## What you have to do
Reproduce the rows word for word, beginning at the line that contains "Every image in" and stopping after the line that contains "0.079527, 0.795228, -0.338758]]". Leave the pictures out of your answer.

## Extracted entries

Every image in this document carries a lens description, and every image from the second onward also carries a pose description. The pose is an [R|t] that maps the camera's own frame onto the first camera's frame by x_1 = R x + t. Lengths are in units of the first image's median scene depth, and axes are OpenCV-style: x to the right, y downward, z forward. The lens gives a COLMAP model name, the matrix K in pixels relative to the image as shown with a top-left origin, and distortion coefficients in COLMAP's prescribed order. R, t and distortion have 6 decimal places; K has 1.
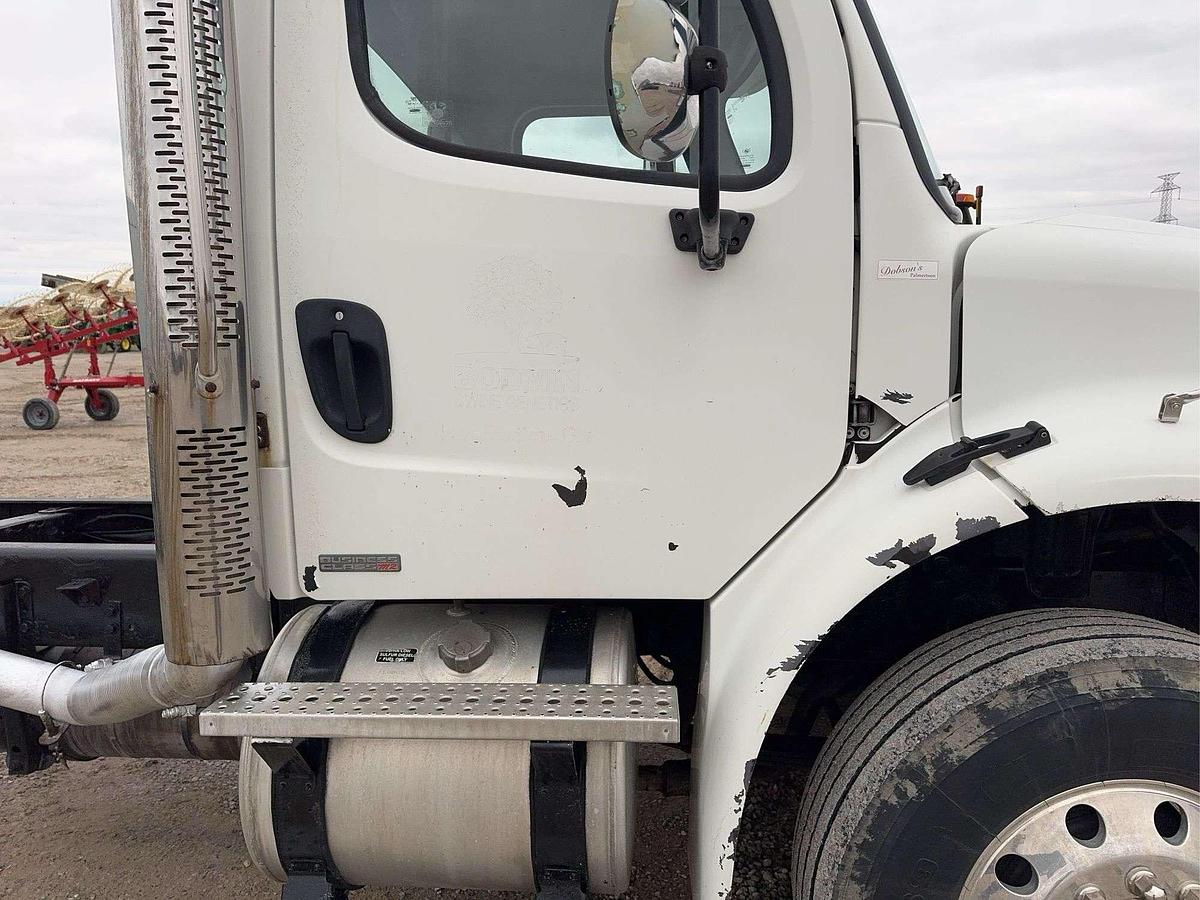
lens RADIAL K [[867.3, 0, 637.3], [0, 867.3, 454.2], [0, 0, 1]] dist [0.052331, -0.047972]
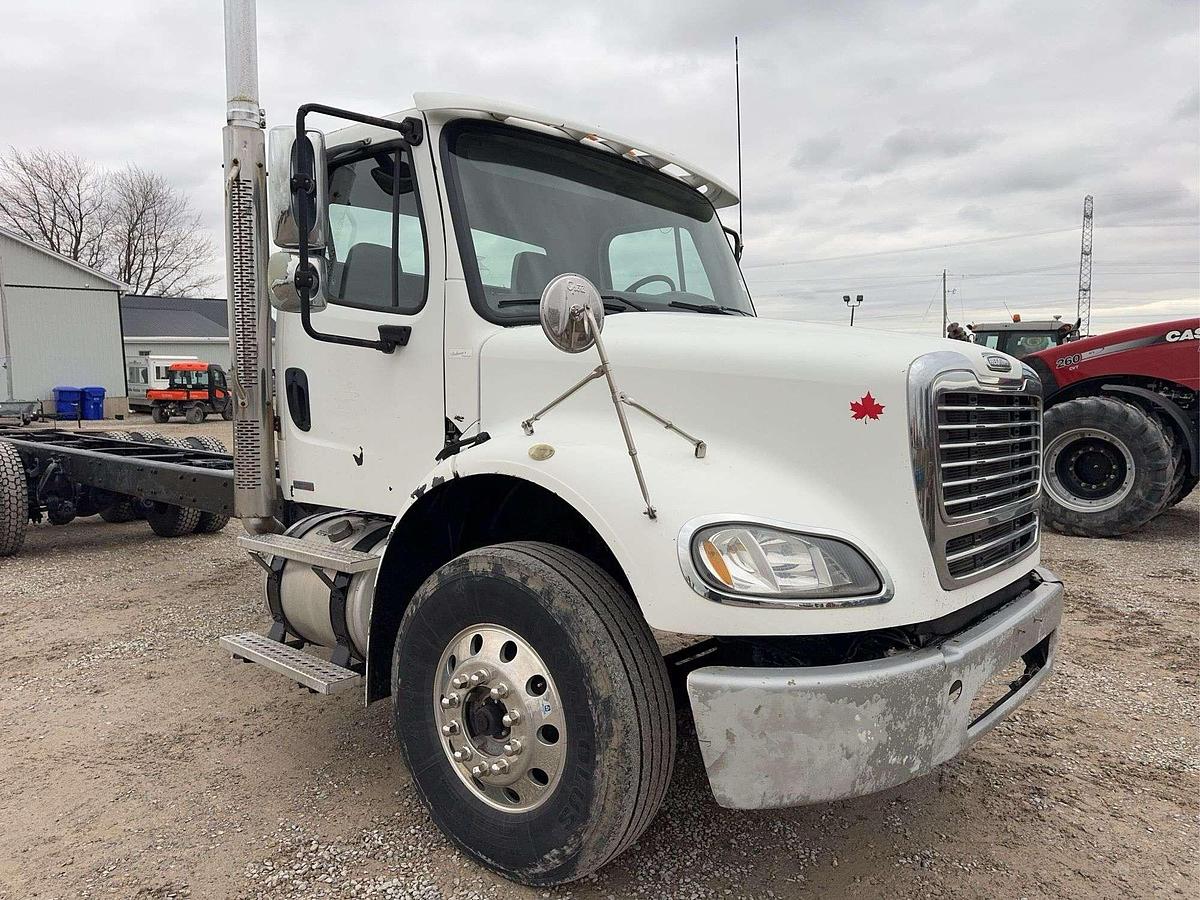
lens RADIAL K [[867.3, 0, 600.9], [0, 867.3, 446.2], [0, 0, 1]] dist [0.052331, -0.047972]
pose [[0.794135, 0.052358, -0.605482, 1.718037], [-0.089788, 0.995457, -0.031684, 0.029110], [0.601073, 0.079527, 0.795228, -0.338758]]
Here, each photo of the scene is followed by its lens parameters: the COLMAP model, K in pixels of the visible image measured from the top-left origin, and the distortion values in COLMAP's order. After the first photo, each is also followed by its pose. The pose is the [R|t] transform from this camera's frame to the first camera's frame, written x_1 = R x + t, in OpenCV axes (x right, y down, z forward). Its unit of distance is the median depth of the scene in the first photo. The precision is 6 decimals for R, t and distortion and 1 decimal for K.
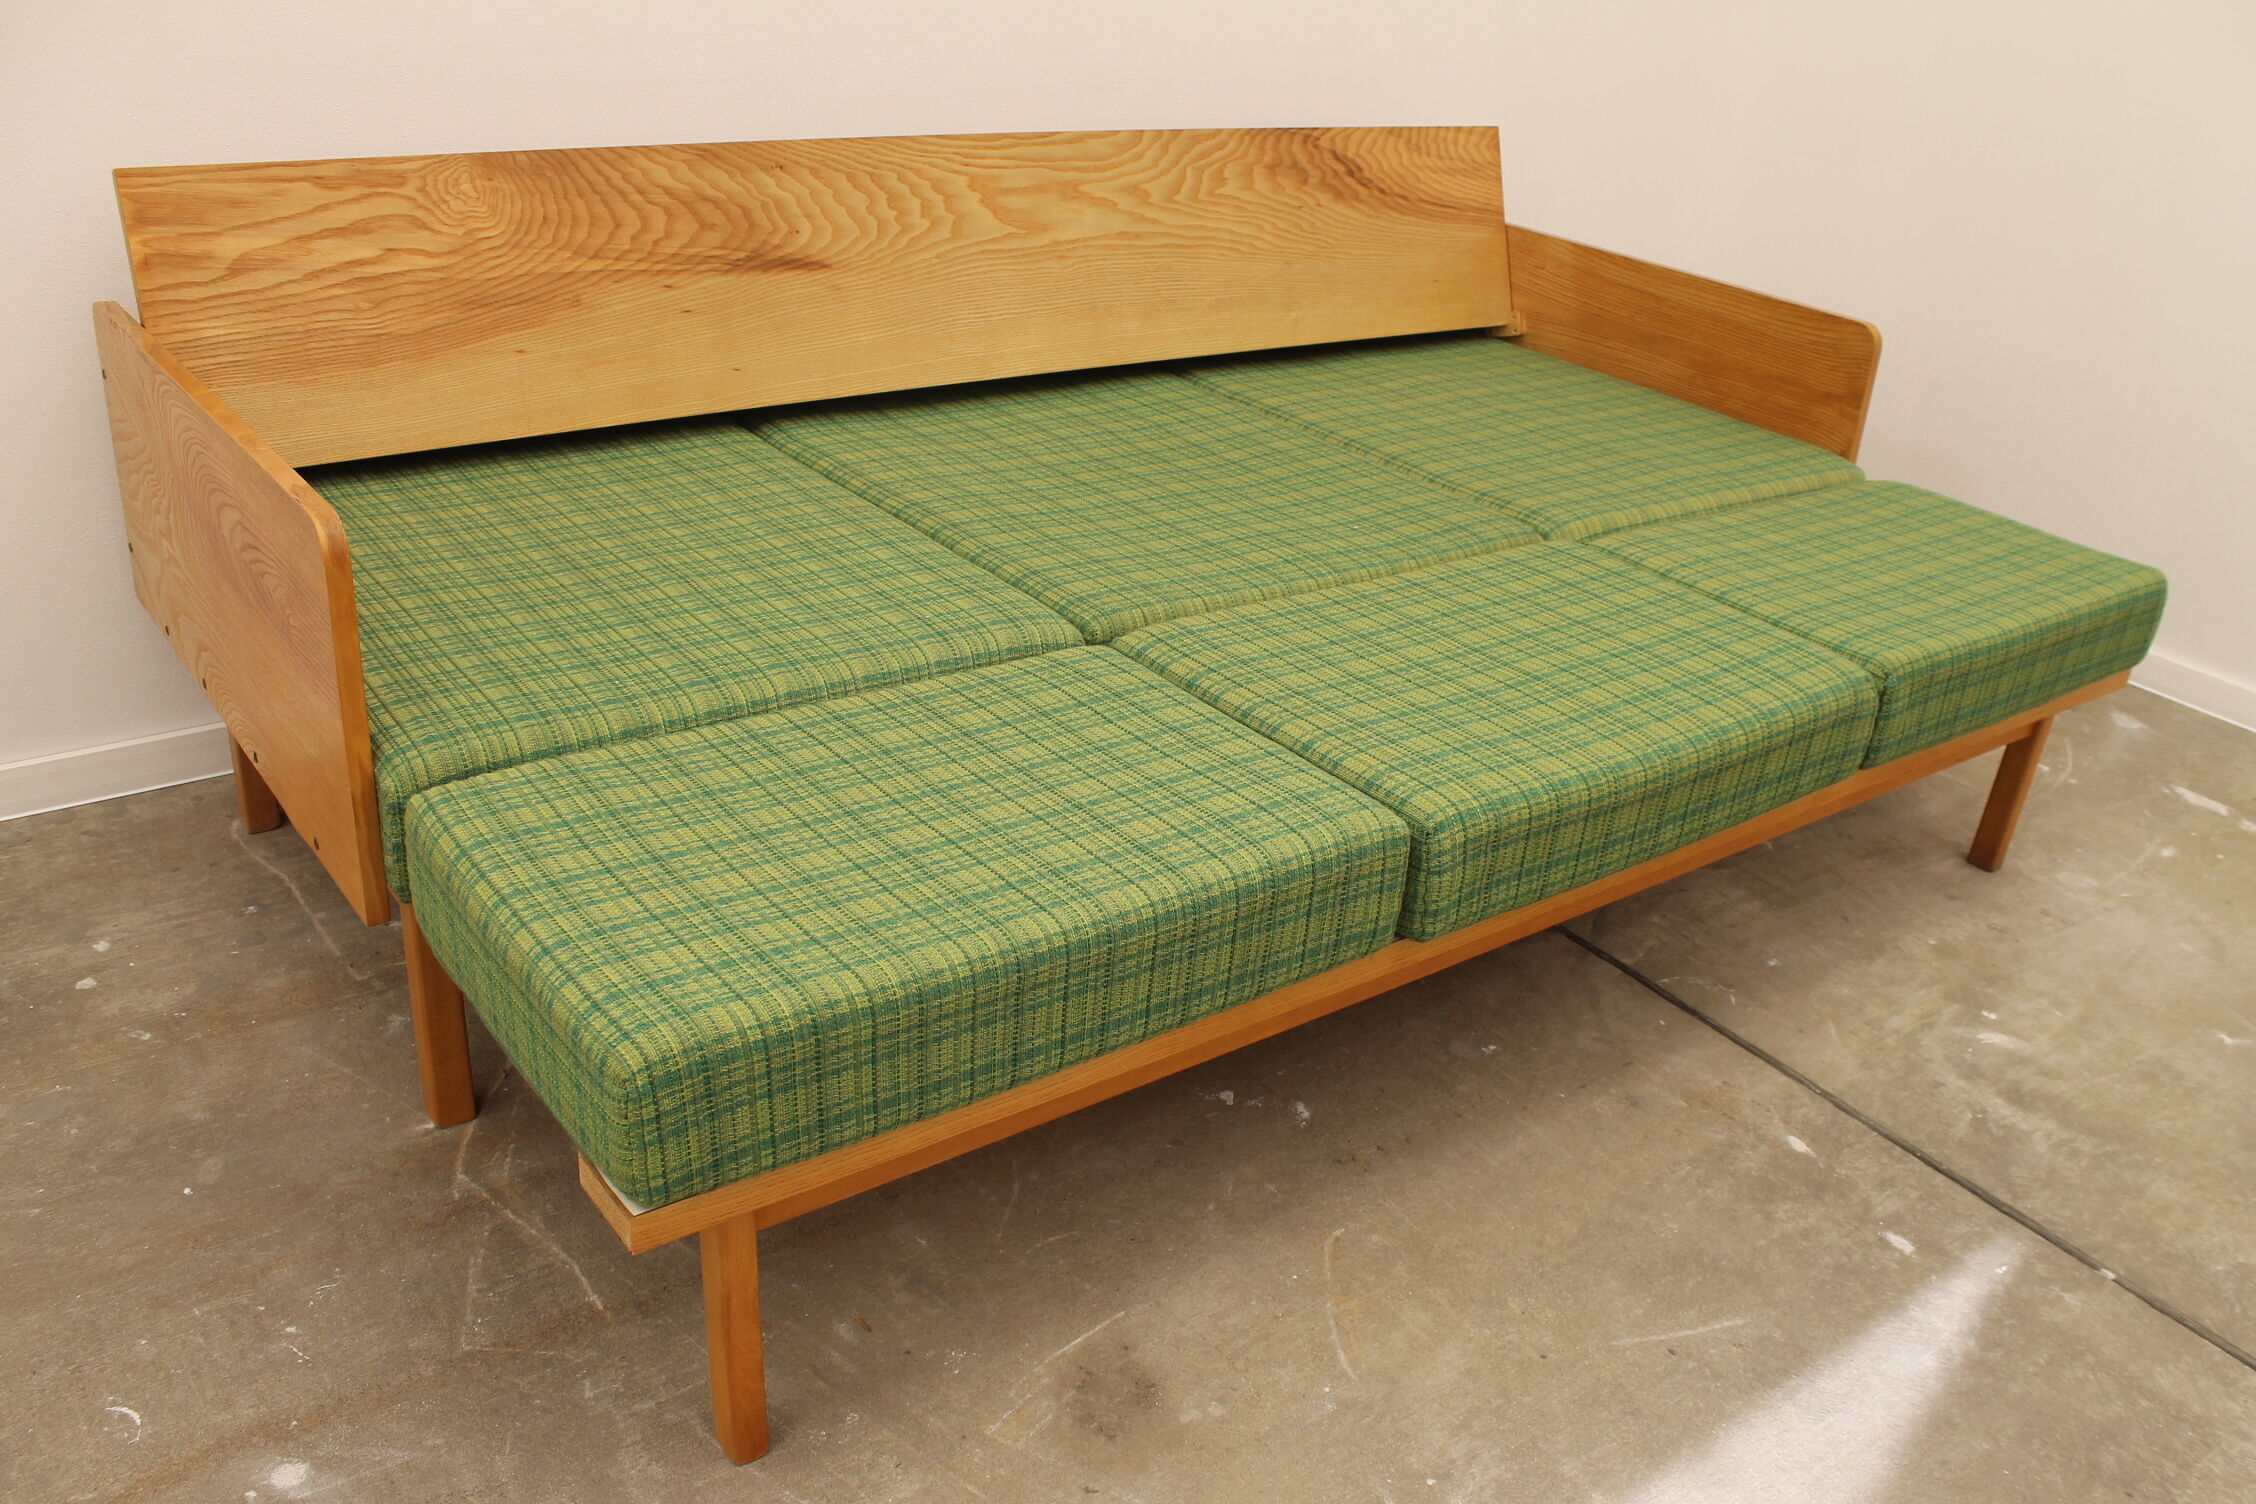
...
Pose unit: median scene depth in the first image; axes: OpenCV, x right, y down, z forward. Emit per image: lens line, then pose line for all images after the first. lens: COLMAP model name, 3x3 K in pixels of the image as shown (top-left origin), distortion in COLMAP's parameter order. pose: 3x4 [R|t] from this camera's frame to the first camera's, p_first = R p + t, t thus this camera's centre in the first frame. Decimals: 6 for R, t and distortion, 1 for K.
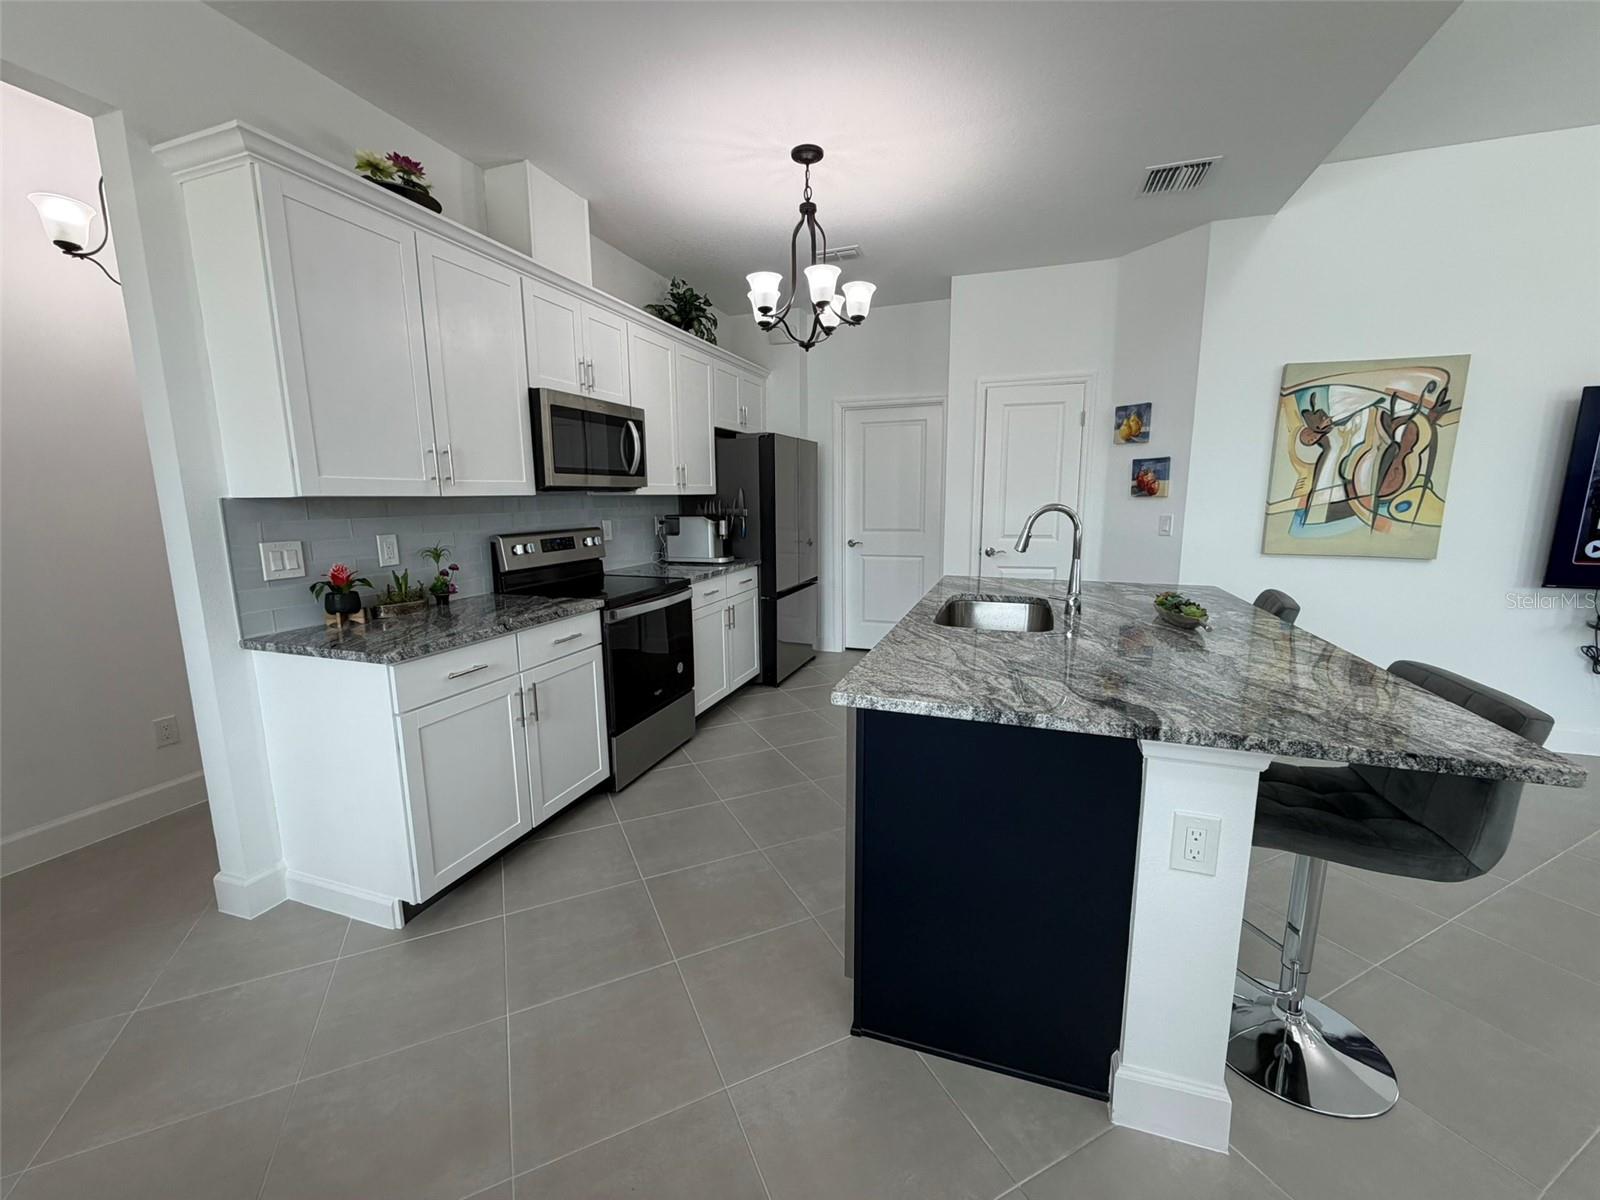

## Solved problem
Every image in this document carries a lens description, and every image from the second onward also carries a pose description. The pose is an [R|t] that maps the camera's own frame onto the first camera's frame by x_1 = R x + t. Lengths are in units of the first image's median scene depth, and axes are OpenCV-style: x to the right, y downward, z forward. The lens gives a COLMAP model name, the matrix K in pixels relative to the image as shown with a top-left origin, and distortion coefficients in COLMAP's prescribed order. R, t and distortion have 6 decimal places; K has 1.
lens RADIAL K [[867.3, 0, 637.3], [0, 867.3, 454.2], [0, 0, 1]] dist [0.052331, -0.047972]
lens RADIAL K [[867.3, 0, 600.9], [0, 867.3, 446.2], [0, 0, 1]] dist [0.052331, -0.047972]
pose [[0.794135, 0.052358, -0.605482, 1.718037], [-0.089788, 0.995457, -0.031684, 0.029110], [0.601073, 0.079527, 0.795228, -0.338758]]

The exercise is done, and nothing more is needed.